This is an elusive bug and I could use some advice tracking it down. I wrote a Hyperopt py script that optimizes my Gazebo friction/surface/joint/etc parameters. It uses spawn_entity/delete_entity service calls repeatedly to run a simulation of my robot collecting IMU and odometry to compute an optimization score.
It worked great! ...but along the way I've discovered there are a few hiccups to the repeated cycling of a model entity. Something in the tear-down is causing memory corruption that eventually causes a SEGV (in mostly random places unfortunately)....or causes some kind of mutex lock to fail and block forever. I believe the tear-down is complicated by the fact there are a lot of shared-ptrs that may be causing some objects to stay alive longer than expected. I've been banging on the problem for a while and I made some progress, measured in how many training episodes I could do before getting a crash.
I am currently pondering:
- because I am calling in with delete_entity (a service call) that it may be holding onto node references in the service call, which cascade to references on the controllers/plugins which interfere with their tear-down? maybe.
- @ahcorde I don't totally have my head around the controller spawning and executer/spin-thread interaction so perhaps we can review that?
- I dont think this is much of an issue in non-episodal simulations when there is only a single tear-down...i.e. "who cares if it crashes on termination"
I apologize for the insanely long text. Feel free to skip First and Second issue....go to Unresolved.
I am on Ubuntu 20.04. I have tested this on foxy (apt binaries) and latest master branch of ros2 as well.
First Issue | 1-5 episodes
GazeboRosControlPlugin was crashing sometimes due to gazebo events coming in during tear down. I think we should be at least disconnecting from Gazebo first so we dont get any events coming in while we are destructing. I then explicitly call executor->cancel() and thread_executer_spin.join(). The spin thread was set to only exit if rclcpp::ok() was false so I added a flag there to exit the loop.
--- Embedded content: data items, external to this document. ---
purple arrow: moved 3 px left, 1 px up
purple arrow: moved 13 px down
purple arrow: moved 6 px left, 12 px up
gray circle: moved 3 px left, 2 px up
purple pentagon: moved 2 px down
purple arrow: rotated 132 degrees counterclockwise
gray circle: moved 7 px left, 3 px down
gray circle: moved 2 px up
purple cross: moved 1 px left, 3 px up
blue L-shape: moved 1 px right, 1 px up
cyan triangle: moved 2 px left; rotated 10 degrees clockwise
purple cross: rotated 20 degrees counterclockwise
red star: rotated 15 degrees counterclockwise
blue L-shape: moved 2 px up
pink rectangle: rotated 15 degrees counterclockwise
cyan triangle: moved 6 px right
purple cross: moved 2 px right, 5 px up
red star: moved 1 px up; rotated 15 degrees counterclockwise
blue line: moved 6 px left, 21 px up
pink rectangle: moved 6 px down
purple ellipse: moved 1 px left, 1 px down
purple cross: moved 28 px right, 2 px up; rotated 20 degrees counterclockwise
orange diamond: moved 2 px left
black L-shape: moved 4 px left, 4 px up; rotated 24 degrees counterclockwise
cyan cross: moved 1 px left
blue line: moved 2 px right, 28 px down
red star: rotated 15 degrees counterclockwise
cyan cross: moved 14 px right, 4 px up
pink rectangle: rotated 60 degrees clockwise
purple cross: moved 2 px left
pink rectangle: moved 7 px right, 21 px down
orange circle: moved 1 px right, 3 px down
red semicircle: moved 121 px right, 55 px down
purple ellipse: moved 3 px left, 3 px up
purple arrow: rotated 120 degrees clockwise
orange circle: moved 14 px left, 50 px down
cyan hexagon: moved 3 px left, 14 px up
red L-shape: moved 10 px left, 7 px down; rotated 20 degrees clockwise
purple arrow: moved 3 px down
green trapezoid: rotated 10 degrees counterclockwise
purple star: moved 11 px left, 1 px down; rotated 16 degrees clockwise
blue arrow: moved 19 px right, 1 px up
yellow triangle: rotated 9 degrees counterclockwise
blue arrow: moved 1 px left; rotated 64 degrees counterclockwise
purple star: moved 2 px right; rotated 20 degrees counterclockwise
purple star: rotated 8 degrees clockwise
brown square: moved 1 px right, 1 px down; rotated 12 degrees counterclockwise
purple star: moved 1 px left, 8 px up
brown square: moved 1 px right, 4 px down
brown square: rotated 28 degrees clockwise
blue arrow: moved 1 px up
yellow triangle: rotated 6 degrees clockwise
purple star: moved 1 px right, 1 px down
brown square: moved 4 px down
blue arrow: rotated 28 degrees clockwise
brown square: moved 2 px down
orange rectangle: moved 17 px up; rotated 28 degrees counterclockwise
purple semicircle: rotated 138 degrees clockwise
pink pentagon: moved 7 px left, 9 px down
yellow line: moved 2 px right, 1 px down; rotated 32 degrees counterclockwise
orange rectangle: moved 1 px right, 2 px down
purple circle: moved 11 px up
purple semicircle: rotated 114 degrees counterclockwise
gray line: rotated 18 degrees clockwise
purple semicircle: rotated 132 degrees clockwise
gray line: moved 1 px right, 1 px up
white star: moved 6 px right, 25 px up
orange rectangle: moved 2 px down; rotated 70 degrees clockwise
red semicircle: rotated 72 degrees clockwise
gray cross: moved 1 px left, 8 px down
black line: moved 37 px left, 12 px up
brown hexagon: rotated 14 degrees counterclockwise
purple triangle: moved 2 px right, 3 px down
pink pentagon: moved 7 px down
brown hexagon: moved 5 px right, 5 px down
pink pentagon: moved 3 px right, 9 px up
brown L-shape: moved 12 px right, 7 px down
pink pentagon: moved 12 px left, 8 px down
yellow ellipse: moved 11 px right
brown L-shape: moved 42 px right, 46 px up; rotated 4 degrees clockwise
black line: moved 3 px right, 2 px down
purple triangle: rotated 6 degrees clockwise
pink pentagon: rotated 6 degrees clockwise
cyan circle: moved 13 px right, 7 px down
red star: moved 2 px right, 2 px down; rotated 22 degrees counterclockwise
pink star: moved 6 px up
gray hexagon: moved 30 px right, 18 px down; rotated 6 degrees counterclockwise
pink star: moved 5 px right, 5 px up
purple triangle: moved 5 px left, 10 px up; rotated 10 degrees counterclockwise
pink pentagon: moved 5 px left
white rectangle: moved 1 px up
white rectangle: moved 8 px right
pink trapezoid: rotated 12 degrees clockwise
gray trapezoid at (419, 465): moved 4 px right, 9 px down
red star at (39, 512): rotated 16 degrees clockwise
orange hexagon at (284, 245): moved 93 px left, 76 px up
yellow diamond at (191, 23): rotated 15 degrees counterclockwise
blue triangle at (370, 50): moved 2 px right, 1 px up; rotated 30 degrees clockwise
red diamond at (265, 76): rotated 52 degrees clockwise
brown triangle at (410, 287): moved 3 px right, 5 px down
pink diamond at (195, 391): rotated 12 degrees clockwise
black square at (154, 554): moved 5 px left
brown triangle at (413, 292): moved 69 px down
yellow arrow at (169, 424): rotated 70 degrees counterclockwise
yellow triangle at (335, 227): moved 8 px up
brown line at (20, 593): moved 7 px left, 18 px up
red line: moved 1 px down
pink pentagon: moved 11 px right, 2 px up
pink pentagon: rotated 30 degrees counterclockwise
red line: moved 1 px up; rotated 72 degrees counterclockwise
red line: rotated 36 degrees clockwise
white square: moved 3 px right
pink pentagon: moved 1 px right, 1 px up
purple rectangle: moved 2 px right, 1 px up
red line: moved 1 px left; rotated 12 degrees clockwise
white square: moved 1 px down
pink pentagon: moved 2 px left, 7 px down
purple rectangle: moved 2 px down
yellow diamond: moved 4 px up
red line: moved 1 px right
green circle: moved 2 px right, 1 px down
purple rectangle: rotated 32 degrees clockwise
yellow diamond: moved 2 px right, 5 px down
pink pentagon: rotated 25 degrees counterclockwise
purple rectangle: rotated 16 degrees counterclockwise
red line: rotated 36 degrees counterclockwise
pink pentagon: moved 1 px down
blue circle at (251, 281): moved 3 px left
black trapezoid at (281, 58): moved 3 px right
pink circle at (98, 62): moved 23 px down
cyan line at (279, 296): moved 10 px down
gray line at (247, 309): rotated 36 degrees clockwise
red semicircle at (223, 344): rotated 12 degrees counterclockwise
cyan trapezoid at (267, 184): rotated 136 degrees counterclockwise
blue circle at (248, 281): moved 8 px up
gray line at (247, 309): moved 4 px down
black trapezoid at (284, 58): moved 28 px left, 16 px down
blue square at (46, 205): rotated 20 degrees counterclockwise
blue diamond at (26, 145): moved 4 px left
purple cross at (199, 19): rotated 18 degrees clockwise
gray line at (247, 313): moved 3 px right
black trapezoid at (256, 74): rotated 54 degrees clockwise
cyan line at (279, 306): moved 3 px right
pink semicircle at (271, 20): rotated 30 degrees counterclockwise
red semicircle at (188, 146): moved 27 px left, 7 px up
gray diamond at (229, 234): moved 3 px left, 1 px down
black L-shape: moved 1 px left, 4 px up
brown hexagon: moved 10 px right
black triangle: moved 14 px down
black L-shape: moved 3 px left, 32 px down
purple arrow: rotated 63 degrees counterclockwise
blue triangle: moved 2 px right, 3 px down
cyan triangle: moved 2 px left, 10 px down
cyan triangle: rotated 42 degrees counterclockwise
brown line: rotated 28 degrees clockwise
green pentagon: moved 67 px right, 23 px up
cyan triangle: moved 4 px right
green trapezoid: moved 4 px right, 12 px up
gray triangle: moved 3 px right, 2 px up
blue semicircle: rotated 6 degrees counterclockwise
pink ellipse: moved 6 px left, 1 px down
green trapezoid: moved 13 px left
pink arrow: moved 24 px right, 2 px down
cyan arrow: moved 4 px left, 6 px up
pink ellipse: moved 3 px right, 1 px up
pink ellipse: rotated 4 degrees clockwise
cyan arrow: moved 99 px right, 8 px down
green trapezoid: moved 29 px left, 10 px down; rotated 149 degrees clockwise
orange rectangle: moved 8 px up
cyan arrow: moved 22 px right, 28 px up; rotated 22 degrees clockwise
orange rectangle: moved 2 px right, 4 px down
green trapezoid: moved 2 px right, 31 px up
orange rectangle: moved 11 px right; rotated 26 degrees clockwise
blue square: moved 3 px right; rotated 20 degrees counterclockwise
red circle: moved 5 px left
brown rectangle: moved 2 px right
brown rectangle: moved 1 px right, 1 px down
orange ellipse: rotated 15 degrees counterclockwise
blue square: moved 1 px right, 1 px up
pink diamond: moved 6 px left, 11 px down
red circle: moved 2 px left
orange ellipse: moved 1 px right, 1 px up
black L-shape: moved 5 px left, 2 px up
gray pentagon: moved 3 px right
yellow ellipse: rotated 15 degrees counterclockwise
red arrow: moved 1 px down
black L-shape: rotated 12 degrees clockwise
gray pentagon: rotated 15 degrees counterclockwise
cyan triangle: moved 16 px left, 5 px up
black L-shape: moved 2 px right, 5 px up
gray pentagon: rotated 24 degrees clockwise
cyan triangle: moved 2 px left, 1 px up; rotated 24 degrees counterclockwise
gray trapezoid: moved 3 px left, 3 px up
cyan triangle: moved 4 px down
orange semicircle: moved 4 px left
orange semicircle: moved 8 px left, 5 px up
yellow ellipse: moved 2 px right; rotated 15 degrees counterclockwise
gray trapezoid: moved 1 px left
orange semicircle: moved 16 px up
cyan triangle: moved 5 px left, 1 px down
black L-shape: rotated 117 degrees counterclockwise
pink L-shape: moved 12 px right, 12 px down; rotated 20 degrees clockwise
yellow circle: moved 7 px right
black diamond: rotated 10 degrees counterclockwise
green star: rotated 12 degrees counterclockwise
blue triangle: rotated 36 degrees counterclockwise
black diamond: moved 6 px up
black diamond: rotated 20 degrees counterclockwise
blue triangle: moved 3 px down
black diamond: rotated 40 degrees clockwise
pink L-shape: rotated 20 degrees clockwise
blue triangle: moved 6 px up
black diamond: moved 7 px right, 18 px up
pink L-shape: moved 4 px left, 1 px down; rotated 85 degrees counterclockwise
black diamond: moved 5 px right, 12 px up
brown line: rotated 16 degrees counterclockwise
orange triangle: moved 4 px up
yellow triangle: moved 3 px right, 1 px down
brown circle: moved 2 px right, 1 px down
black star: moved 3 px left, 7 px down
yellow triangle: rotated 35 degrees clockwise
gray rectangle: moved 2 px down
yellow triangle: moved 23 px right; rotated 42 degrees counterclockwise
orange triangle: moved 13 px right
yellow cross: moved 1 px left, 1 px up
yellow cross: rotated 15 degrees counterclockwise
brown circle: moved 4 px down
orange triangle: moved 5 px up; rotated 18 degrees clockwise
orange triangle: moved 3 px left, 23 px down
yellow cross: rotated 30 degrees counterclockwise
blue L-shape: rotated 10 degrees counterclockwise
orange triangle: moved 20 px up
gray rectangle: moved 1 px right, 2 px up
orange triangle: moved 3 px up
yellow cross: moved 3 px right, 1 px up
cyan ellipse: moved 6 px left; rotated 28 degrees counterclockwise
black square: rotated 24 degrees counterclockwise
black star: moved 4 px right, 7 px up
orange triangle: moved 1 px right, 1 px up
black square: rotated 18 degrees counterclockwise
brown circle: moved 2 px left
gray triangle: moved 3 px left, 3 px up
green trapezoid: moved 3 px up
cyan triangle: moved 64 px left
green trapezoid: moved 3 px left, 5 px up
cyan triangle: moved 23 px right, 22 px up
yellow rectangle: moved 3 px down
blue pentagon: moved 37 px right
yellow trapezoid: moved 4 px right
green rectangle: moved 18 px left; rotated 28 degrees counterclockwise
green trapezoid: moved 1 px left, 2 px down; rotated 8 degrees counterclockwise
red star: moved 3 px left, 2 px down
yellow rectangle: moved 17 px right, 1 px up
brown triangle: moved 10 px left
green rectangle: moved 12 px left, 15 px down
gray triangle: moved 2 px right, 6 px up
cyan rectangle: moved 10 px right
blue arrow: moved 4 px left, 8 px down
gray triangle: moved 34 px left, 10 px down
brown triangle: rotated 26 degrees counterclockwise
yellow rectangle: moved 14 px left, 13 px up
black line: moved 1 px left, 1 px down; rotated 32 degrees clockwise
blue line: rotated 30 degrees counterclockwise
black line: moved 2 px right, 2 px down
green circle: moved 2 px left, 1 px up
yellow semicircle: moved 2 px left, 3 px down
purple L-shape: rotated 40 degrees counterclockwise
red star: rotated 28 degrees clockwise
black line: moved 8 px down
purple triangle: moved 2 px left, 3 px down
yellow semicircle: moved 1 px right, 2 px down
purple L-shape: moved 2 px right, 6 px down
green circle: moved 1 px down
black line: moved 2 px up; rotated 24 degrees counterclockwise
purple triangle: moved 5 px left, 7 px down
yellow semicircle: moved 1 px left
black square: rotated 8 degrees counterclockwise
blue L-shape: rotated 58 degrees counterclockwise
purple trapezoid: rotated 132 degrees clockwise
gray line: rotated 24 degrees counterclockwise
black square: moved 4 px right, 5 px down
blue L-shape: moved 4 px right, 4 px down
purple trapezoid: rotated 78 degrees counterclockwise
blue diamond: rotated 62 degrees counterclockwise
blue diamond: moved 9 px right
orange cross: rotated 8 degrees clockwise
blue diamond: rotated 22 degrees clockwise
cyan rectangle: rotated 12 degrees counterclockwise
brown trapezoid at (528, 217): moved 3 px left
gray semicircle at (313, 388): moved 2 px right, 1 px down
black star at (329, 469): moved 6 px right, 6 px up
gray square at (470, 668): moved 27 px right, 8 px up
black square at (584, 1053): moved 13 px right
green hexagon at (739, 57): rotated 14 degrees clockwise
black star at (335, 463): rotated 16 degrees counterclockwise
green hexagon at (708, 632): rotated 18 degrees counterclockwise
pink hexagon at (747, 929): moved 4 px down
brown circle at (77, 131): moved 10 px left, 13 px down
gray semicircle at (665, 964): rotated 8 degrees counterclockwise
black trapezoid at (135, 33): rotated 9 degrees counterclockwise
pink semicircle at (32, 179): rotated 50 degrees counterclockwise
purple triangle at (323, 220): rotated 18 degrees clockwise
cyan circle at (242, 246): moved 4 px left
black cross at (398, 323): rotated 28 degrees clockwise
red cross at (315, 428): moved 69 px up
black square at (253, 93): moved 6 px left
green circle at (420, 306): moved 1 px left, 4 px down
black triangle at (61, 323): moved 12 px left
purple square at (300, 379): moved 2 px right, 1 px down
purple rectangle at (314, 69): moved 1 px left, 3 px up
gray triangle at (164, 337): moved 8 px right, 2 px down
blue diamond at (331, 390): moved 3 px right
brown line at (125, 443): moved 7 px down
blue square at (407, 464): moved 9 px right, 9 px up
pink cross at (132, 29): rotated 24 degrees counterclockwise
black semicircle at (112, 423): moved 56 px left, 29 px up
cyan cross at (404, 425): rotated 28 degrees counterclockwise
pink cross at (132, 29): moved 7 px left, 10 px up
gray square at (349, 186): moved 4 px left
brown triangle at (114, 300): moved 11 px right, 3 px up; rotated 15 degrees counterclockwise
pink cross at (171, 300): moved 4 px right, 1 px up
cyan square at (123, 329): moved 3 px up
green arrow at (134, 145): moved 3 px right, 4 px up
Second Issue | ~15 episodes
Nodes (rclcpp ones) have many sub-interfaces and many sub-interfaces depend on other subs especially base-node-interface. Thus these base interfaces are constructed in a certain order, but destruction is left up to the compiler. So I modified rclcpp lib and explicitly destructed sub-interfaces in reverse order. This is documented in rclcpp Issue 1469.
Unresolved Issue
I am still getting a crash around 40-60 episodes. This is enough that I've been able to tune my parameters well but I would like to take the opportunity to resolve this issue anyway. There is a little bug somewhere between gazebo plugin and rclcpp just calling out for a fix. :)
Destruction of of Parameter sub-interface after BaseInterface was destroyed
I get this in the log output sometimes during tear-down:
[gzserver-1] [ERROR] [1606372728.971798611] [rclcpp]: Error in destruction of rcl service handle imu_sensor/get_parameters: the Node Handle was destructed too early. You will leak memory
This repeats for all the parameter sub-interface services (get_parameter_types, set_parameters, set_parameters_atomically, describe_parameters, list_parameters) and it's not always the gazebo imu plugin, it can be the odometry (p3d) or one of the ros2_control instantiated controllers.
Tracked this down to the rclcpp Node destruction flow. When the destructor on the Parameter SubInterface is finally called the BaseInterface it requires to tear-down the parameter service interfaces has already been destroyed. The parameter interface holds only a weak-ptr to BaseInterface therefor it doesnt prevent it from being destroyed...it aborts safely but logs and service-interfaces are not properly torn down. I assume something else must be holding on to the Parameter interface but not the BaseInterface or Node itself...but what? ...and is it even a problem with this repo, idk?
Stopping controllers via Controller Manager
I figured I could lessen the tear-down contention by stopping all controllers in the GazeboRosControlPlugin destructor using this code. This code runs after I disconnect from Gazebo events, but the executor and spin thread is still running fine.
std::vector<std::string> start_controllers, stop_controllers;
auto controllers = impl_->controller_manager_->get_loaded_controllers();
std::transform(controllers.begin(), controllers.end(),
std::back_inserter(stop_controllers),
[](const controller_manager::ControllerSpec& spec) { return spec.info.name; });
impl_->controller_manager_->switch_controller(
start_controllers, stop_controllers,
2, true,
rclcpp::Duration(10, 0));
For some reason this blocks forever in switch_controller() call in the "wait until switch is finished" loop, controller_manager.cpp:406. It stepped through and does correctly put my two ros2 controllers in the stop_controllers collection so not sure why it never completes. It doesnt respect the 10s timeout argument either. Unless I am doing something dumb this should probably be moved out into ros2_controls issue.